Louvando a Otimização do Tempo

Hamilton Farias de Lima, professor universitário.

“Com organização e tempo, acha-se o segredo de fazer tudo e bem feito”,

Pitágoras (século VI a.C).

Como o estudante organiza o seu tempo de estudos, no quotidiano da escola à residência e vice-versa, e, muitas das vezes, escola, residência, trabalho, escola, no caso daqueles que se obrigam à obtenção dos recursos indispensáveis à escalada na trilha da formação profissional pretendida?

Aqueles desobrigados de tarefas outras, que não as escolares, certamente afirmam: sobra-me tempo! Isto é ledo engano, porque o estudo não deve se limitar, apenas, ao que foi explicitado em sala de aulas. Estudar um pouco mais, “pesquisar” afinidades temáticas ao assunto principal representa, no mínimo, acréscimos formativos à cultura específica ou geral de cada sujeito aprendente. Assim, o tempo não sobra e requer sempre sua otimização!

Numa vertente econômica de natureza produtiva o tempo é um “ativo” permanentemente em processo de otimização, e, caso contrário, é prejuízo em decorrência da sua não apropriação, do descarte ou mau uso. Afinal, como afirmavam os romanos: Tempus fugit! (O tempo voa!), ou, ainda, Tempus aurum est! (O tempo é ouro!).

A boa gestão do tempo pressupõe um mínimo de planejamento, o ordenar cronologicamente as matérias (disciplinas) do curso, na perspectiva de objetivos e metas a serem alcançados, disciplinando assim as atividadades-meio do aprendente nos propósitos da aprendizagem e razão de ser da sua condição estudantil.

O planejamento, além de nortear a caminhada em busca do conhecimento, é fator que disciplina a desejável conduta estudantil, da vida do futuro profissional, na antevisão de sua importância como “matéria prima” que jamais poderá ser perdida, subutilizada ou relegada, sem contestação, até porque, e de forma relevante, Tempus dominus rationis est! (O tempo é o senhor da razão!). E, voltando à economia, seu correto emprego significa aposta no futuro com investimento garantido sob o primado da Educação!
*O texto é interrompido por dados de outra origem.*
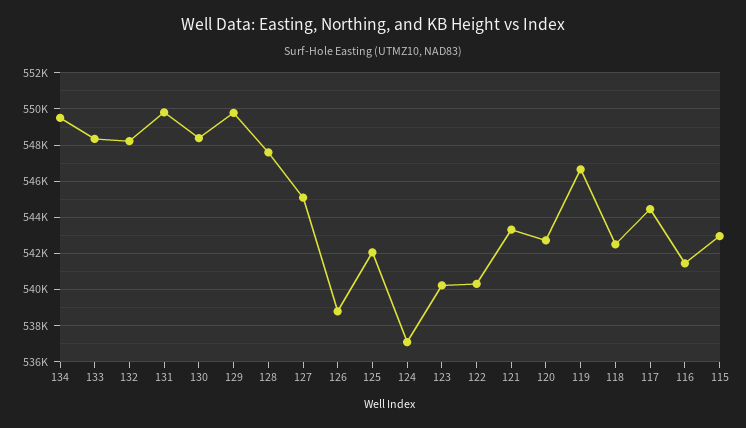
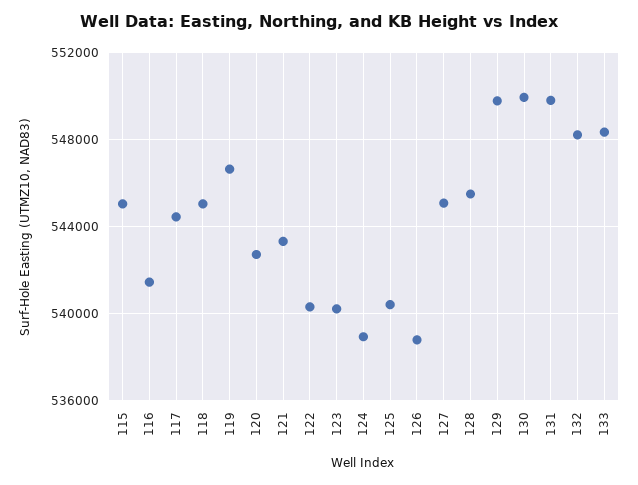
  {
-   "134": 549500,
    "133": 548500,
    "132": 548000,
    "131": 550000,
-   "130": 548500,
+   "130": 550000,
    "129": 550000,
-   "128": 547500,
+   "128": 545500,
    "127": 545000,
    "126": 539000,
-   "125": 542000,
+   "125": 540500,
-   "124": 537000,
+   "124": 539000,
    "123": 540000,
    "122": 540500,
    "121": 543500,
    "120": 542500,
    "119": 546500,
-   "118": 542500,
+   "118": 545000,
    "117": 544500,
    "116": 541500,
-   "115": 543000
+   "115": 545000
  }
Aliás, para “enriquecer o tempo” da juventude brasileira, dos momentos atuais, que se dedica de maneira integral ou não à responsabilidade do estudo e da formação crítica, pois reconhecidamente formas nobres de trabalho, que edificam para um amanhã melhor, recorre-se aqui aos versos de Frei Antônio das Chagas (1631-1682), português, poeta, soldado e religioso, no seu poema “Conta e Tempo”, a seguir:

“Deus pede estrita conta de meu tempo
E eu vou, do meu tempo dar-lhe conta;
Mas, como dar, sem tempo, tanta conta,
Eu que gastei, sem conta, tanto tempo?

Para dar minha conta feita a tempo,
O tempo me foi dado e não fiz conta;
Não quis, sobrando tempo, fazer conta                            Hoje quero acertar conta e não há tempo…

Oh! vós que tendes tempo sem ter conta,
Não gasteis vosso tempo em passatempo;
Cuidai, enquanto é tempo, em vossa conta.

Pois aqueles que, sem conta, gastam tempo,
Quando o tempo chegar de prestar conta,
Chorarão, como eu, o não ter tempo”.

No mínimo, que se faça o melhor uso do tempo, e como dito pelo poeta “Não gasteis vosso tempo em passatempo”;/ “Pois aqueles que, sem conta, gastam tempo,/Quando o tempo chegar de prestar conta,/Chorarão, como eu, o não ter tempo” (Grifos do Autor).